Former Republican gubernatorial candidate Scott Jensen’s discrimination lawsuit against the state Board of Medical Practice has been dismissed by a federal judge. Jensen failed to provide any examples of other physicians being treated differently when they were targets of complaints, Judge Jerry Blackwell wrote in his order from last week. He also failed to show that the board investigations had impeded his free speech, the judge said.

The former senator and candidate, who practices family medicine, noted that Blackwell dismissed the case without prejudice, meaning that Jensen can refile with additional information — something Jensen said is already in progress. “My life has been turned upside down,” he said.

In his federal lawsuit, Jensen claimed the complaints and board inquiries placed a “cloud of constant uncertainty” over his gubernatorial campaign, according to court documents. He said the inquiries amounted to “weaponization of a government agency” and an “ideologically driven, politicized government censorship apparatus which retaliated against its opponent based on the content of the message he espoused.”

By the fall of 2020, two claims had been filed and dismissed by the board. In the following years, Jensen continued to criticize the government’s handling of COVID-19 mandates and vaccine requirements. He urged civil disobedience against masks and vaccine policies. He vowed to reshape the board if re-elected. Jensen lost to Gov. Tim Walz.

Children’s Privacy Must Be a Priority on Social Media, Says the UK

TechRadar reported:

Social media and video-sharing platforms need to make children’s privacy online their priority, urged the U.K.’s data protection body.

The Information Commissioner’s Office (ICO) has set out its strategy for the upcoming year to help service providers better address potential privacy and security risks for children across their platforms.
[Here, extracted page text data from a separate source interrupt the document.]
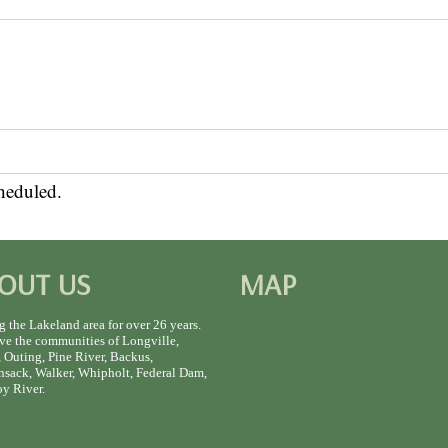
heduled.
OUT US
MAP
g the Lakeland area for over 26 years.
ve the communities of Longville,
 Outing, Pine River, Backus,
sack, Walker, Whipholt, Federal Dam,
y River.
This focuses on default privacy settings, geolocation data, targeted ads, recommender algorithms, and parental consent for children under 13.

“Children’s privacy must not be traded in the chase for profit,” said John Edwards, U.K. Information Commissioner, in an official announcement. “How companies design their online services and use children’s personal information have a significant impact on what young people see and experience in the digital world.”
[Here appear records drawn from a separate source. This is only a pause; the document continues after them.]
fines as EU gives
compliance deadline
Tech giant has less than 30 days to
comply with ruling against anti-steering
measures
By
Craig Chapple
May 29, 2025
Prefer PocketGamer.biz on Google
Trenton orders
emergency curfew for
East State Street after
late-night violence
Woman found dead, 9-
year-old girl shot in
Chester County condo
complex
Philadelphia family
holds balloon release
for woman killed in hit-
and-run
It isn’t enough, in fact, for parents to protect their kids’ digital lives with VPN services and other security software. Even when parental controls are active, children can still be exposed to serious data harm or other threats by simply accessing a social media or video-sharing app.

For instance, these platforms are infamous for heavily tracking users’ location data. This can expose everyone, but even more so the youngest, to real physical threats.

Amazon Fresh Kills ‘Just Walk Out’ Shopping Tech — It Never Really Worked

Ars Technica reported:

Amazon is giving up on the cashier-less “Just Walk Out” technology at its Amazon Fresh grocery stores. The Information reports that new stores will be built without computer-vision-powered surveillance technology, and “the majority” of existing stores will have the tech removed. In the early days, Amazon’s ambitions included selling Just Walk Out to other brick-and-mortar stores. The problem was that the technology never really worked.

As it says on the tin, Just Walk Out was supposed to let customers grab what they wanted from a store and just leave, skipping any kind of checkout process. Amazon wanted to track what customers took with them purely via AI-powered video surveillance; the system just took a phone scan at the door, and shoppers would be billed later via their Amazon accounts.

A May 2023 report from The Information revealed the myriad tech problems Amazon was still having with the idea six years after the initial announcement. The report said that “Amazon had more than 1,000 people in India working on Just Walk Out as of mid-2022 whose jobs included manually reviewing transactions and labeling images from videos to train Just Walk Out’s machine learning model.”